*** Document segment Section Begins ***

Utility-Scale Energy Storage and Zinc-Air Batteries

Apparently, this company (EOS) has overcome the recharge limitation that exists in conventional zinc-air batteries, and supposedly has several patents on the technology. If true, this technology would be a big boost for all sorts of battery powered technology, not just grid storage. The big question: what is the conversion efficiency? – Anthony

Guest post by Mathias Aarre Mæhlum

image
Illustration of Eos Aurora, the first zinc-air utility scale battery by Eos Energy Storage. It delivers in a 40 foot standard shipping container.

In the next few years, an increasing amount of wind turbines and solar panels is expected to be built all around the world, reducing the stress that coal, fossil fuels and other polluting methods of harnessing energy does on our environment.

There are several challenges related to the electrical grid we face when solar, wind and other renewable energy sources reaches 10, 15 and 20% of the total useful energy generated. This article focuses solely on energy storage. Why is energy storage important?

*** Document segment Section Ends ***
*** Supplied records Section Begins ***

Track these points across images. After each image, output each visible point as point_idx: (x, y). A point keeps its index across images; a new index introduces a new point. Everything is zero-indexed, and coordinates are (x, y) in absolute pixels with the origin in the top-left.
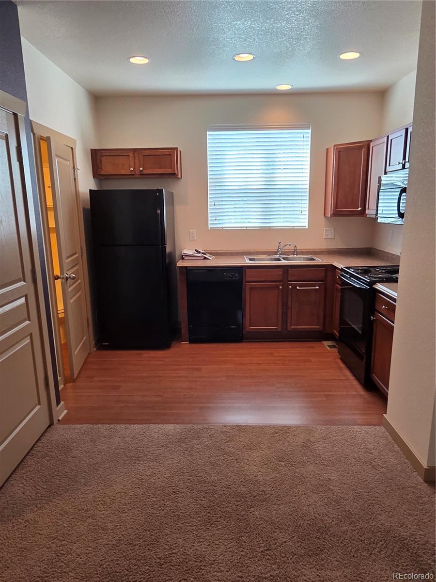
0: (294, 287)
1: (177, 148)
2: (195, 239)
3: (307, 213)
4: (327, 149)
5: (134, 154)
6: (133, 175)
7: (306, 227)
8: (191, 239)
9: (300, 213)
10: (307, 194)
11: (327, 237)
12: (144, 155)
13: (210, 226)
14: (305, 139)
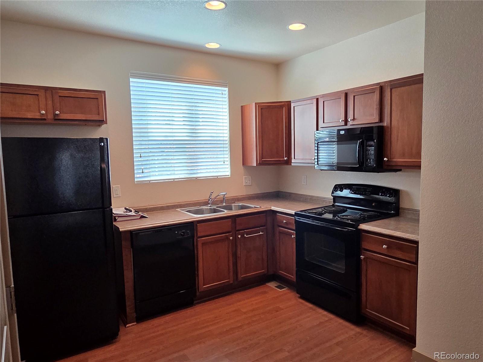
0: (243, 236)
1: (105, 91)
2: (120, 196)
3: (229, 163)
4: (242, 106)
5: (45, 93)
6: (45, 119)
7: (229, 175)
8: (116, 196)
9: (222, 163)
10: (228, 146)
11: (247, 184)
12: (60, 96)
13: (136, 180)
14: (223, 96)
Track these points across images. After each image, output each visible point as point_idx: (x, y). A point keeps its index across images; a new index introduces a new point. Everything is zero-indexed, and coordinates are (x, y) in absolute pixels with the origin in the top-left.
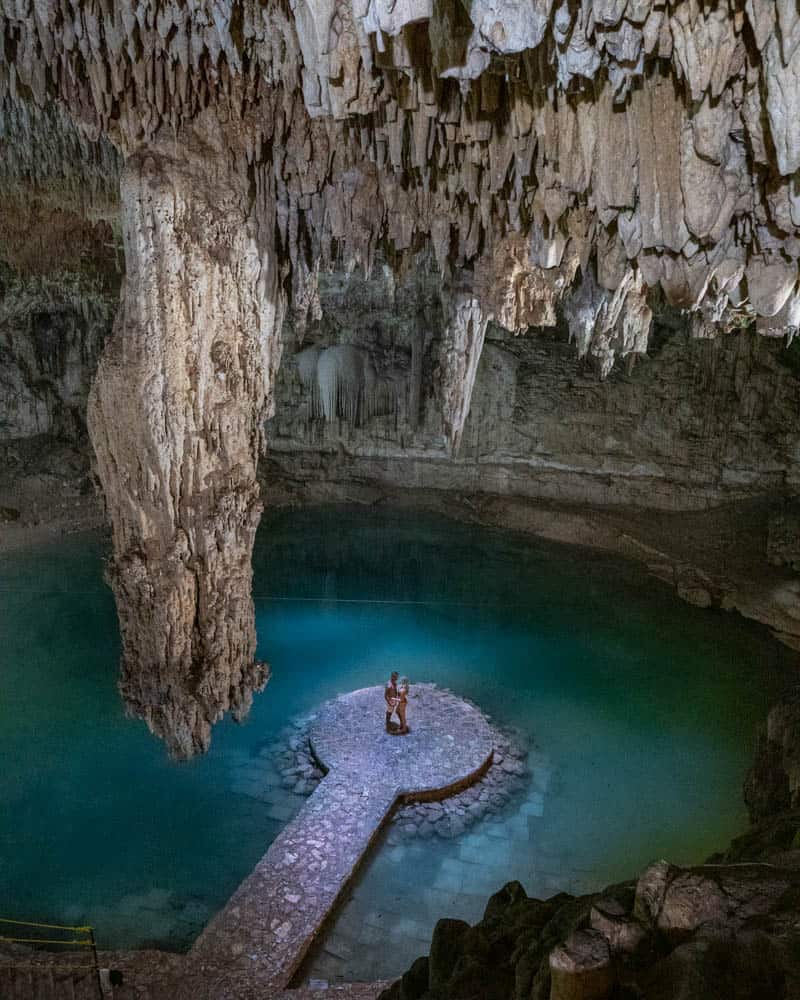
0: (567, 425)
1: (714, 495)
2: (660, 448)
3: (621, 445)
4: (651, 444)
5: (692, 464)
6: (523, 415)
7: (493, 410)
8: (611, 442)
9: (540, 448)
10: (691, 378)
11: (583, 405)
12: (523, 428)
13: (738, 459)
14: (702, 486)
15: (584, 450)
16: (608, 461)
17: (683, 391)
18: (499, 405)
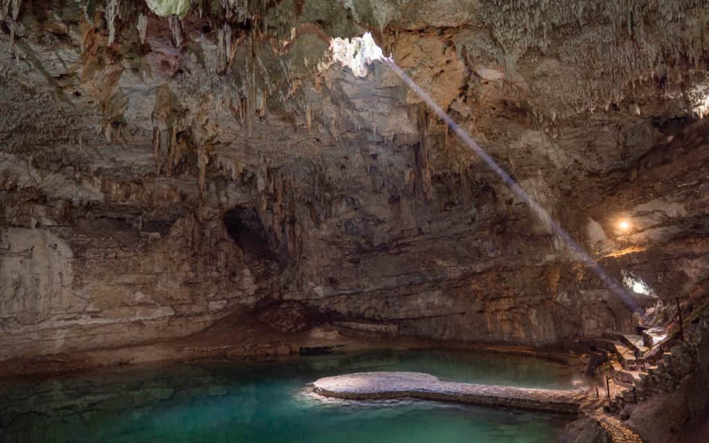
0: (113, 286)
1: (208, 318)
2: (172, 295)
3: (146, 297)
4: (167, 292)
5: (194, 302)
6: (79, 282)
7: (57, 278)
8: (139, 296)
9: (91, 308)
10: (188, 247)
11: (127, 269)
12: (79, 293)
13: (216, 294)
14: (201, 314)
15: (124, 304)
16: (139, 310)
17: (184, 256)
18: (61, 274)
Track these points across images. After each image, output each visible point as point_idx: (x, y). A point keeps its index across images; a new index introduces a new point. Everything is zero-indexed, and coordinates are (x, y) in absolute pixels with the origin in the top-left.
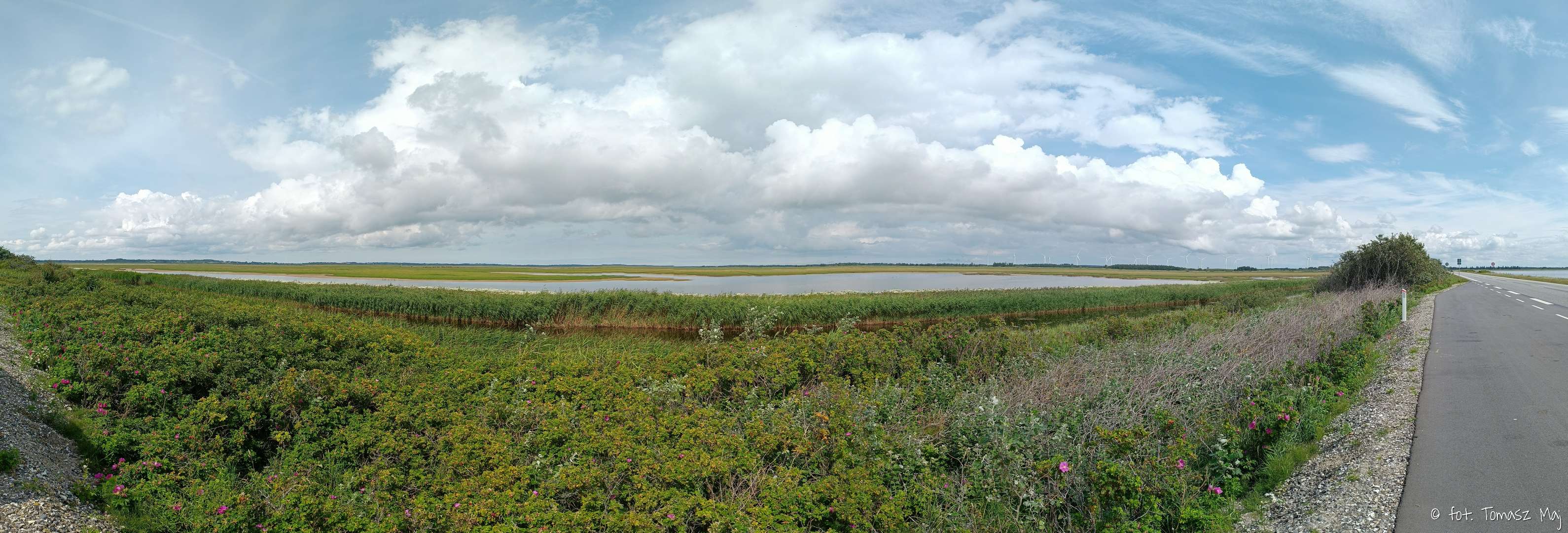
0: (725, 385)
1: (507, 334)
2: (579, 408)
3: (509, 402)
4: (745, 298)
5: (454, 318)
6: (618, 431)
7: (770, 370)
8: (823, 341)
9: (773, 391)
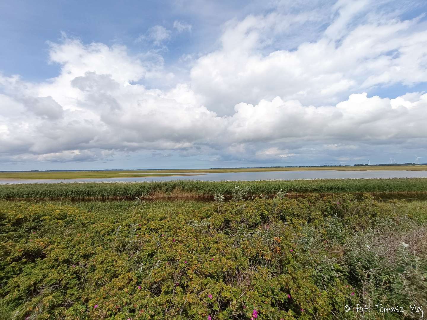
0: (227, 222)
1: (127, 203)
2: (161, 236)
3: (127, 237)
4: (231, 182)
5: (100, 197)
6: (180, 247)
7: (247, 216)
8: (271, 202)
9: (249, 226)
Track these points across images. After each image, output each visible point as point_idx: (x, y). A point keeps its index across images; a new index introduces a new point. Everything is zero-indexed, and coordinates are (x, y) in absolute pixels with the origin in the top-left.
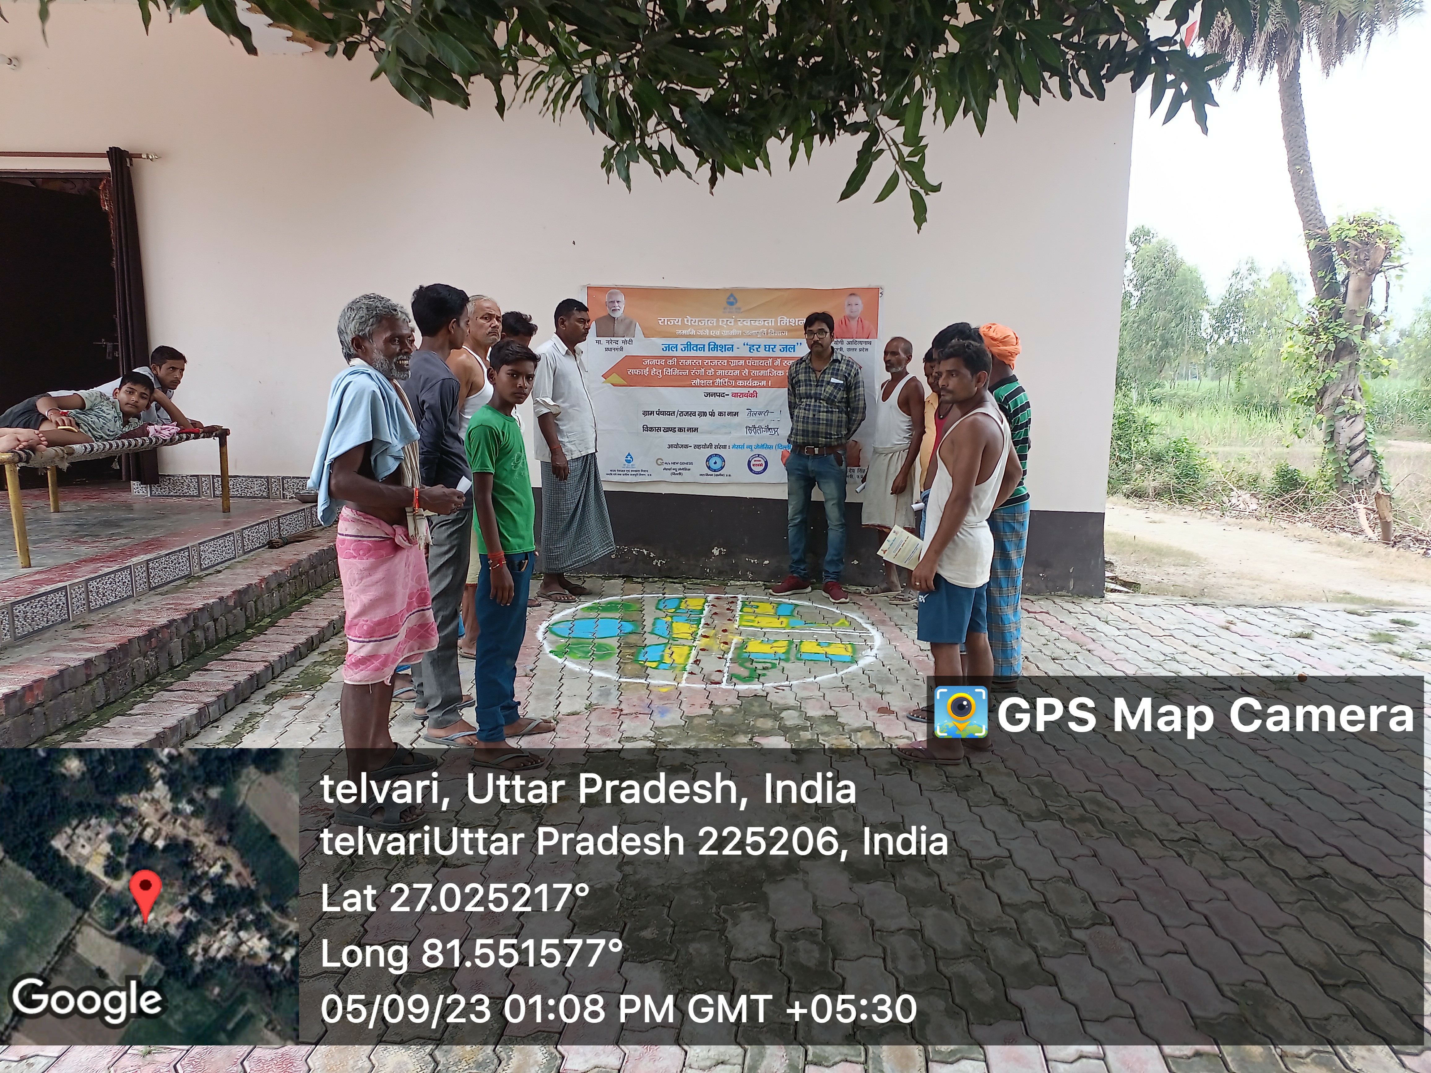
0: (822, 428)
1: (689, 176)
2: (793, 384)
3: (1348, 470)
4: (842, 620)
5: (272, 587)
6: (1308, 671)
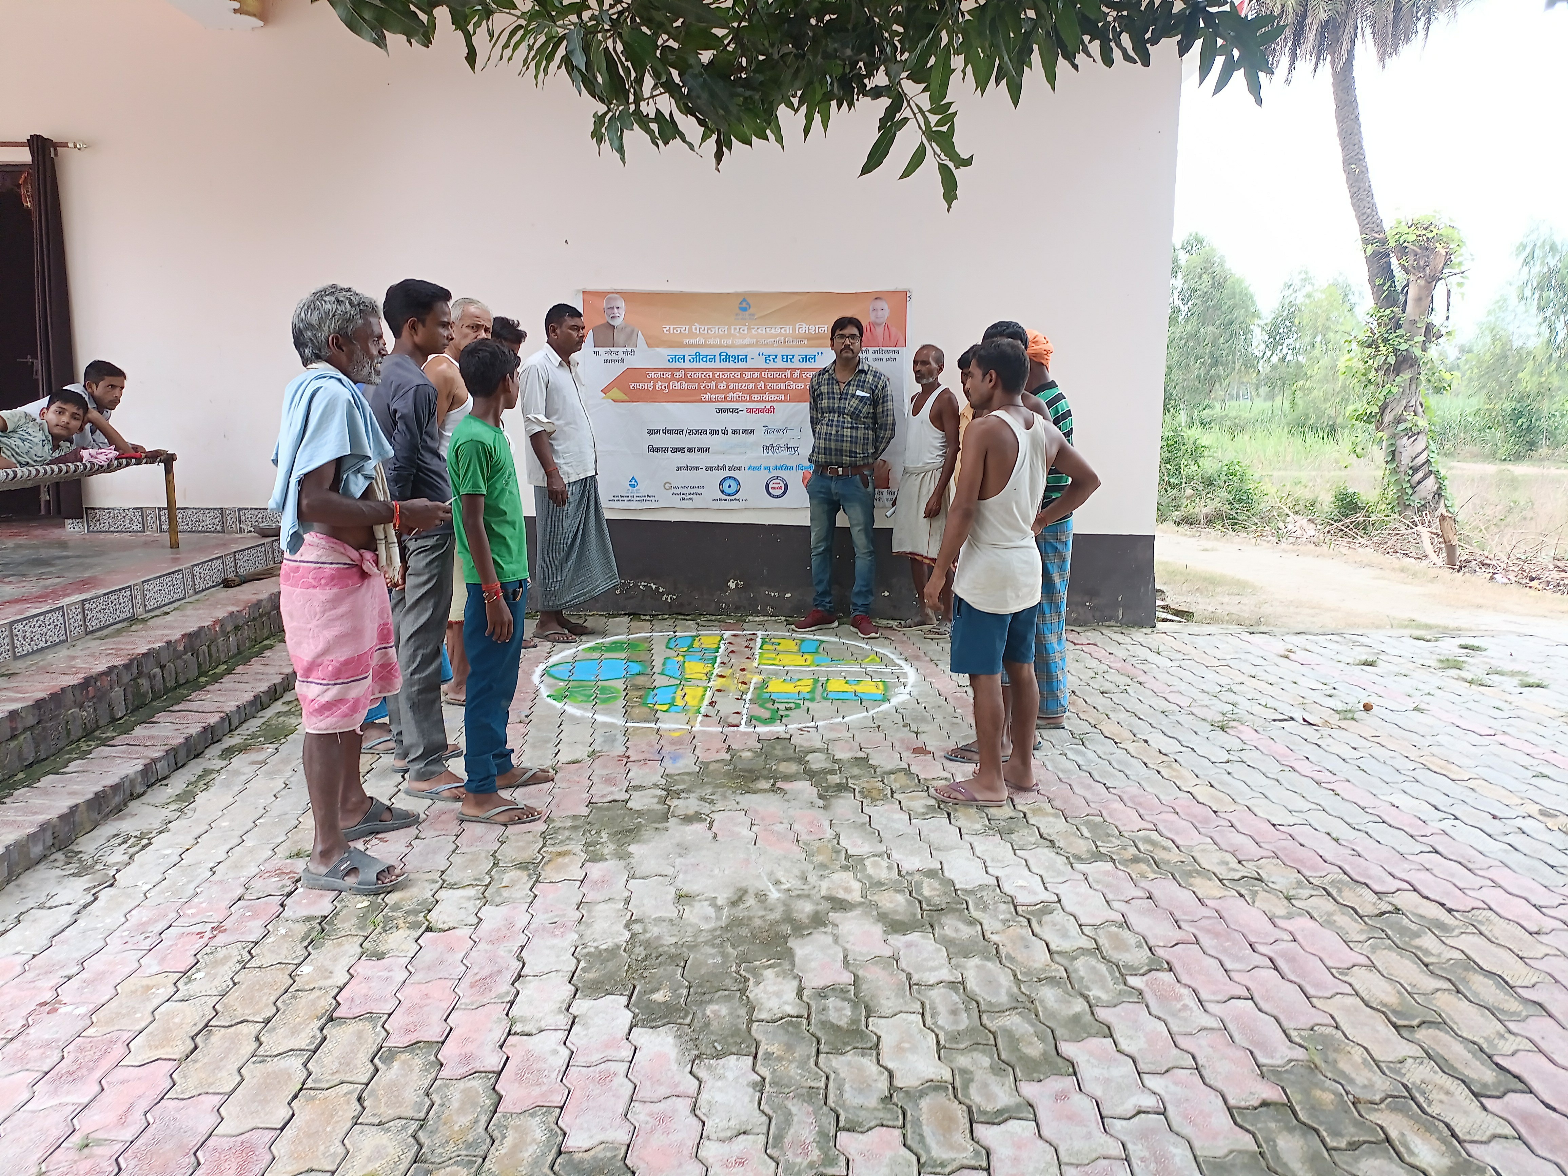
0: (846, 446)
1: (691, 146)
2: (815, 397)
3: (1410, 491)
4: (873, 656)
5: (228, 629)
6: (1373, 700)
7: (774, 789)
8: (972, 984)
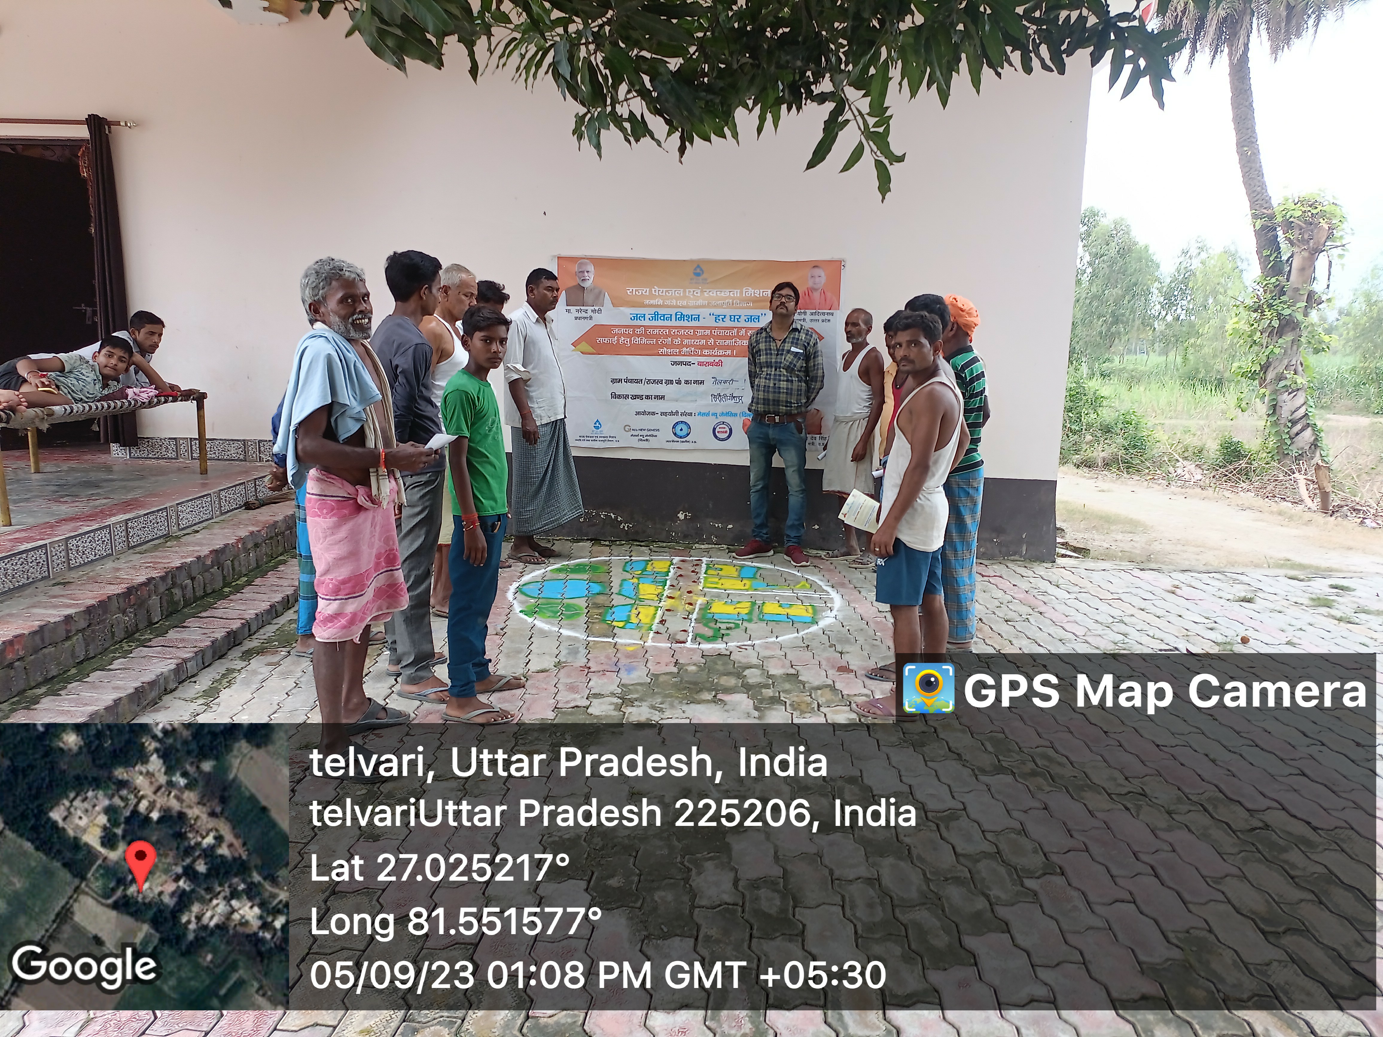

*** Supplied records Section Ends ***

▸ **Tasks**
1 – From the post on zinc-air batteries, extract the stretch from "In the next" through "on our environment.".
2 – In the post on zinc-air batteries, what kind of container is the Eos Aurora delivered in?
3 – Proceed with the article on utility-scale energy storage from its last sentence.

▸ **Results of the exercise**
1 –
In the next few years, an increasing amount of wind turbines and solar panels is expected to be built all around the world, reducing the stress that coal, fossil fuels and other polluting methods of harnessing energy does on our environment.

2 – A 40-foot standard shipping container.

3 –
Wind and solar energy (other renewable energy sources as well) are highly fluctuating. We are having a hard time predicting the flow of the energy resulting in two main problems:

How can we assure that we have enough energy to satisfy the rate of consumption? Imagine days where the amount of energy harnessed does not reach the demand.  Or if we flip the coin, days where we generate too much electricity and want to store the surplus for times when energy is scarce.

A stable flow of energy is also important. If we are to exchange our current base load energy systems with renewable energy sources, we need some kind of device between the electricity generation and consumer, ensuring a stable and controllable flow.

Batteries have previously not been applicable for utility-scale energy storage. There are several reasons for this, but most important is the price tag. In the last ten years, technological advancements have been made in a battery that utilizes zinc and air as reactants. The key here is that the air comes from the outside rather than acting as a reactant within the battery.

This result in one very interesting thing: Since there is only one reactant in the battery itself, we can expect an increased energy density. In theory, this can be up to ten times the density of ion-lithium batteries. In addition to this, zinc-air batteries are expected to have a lifetime of 30 years. This things all help with lowering the costs, allowing us to use the technology on larger scale.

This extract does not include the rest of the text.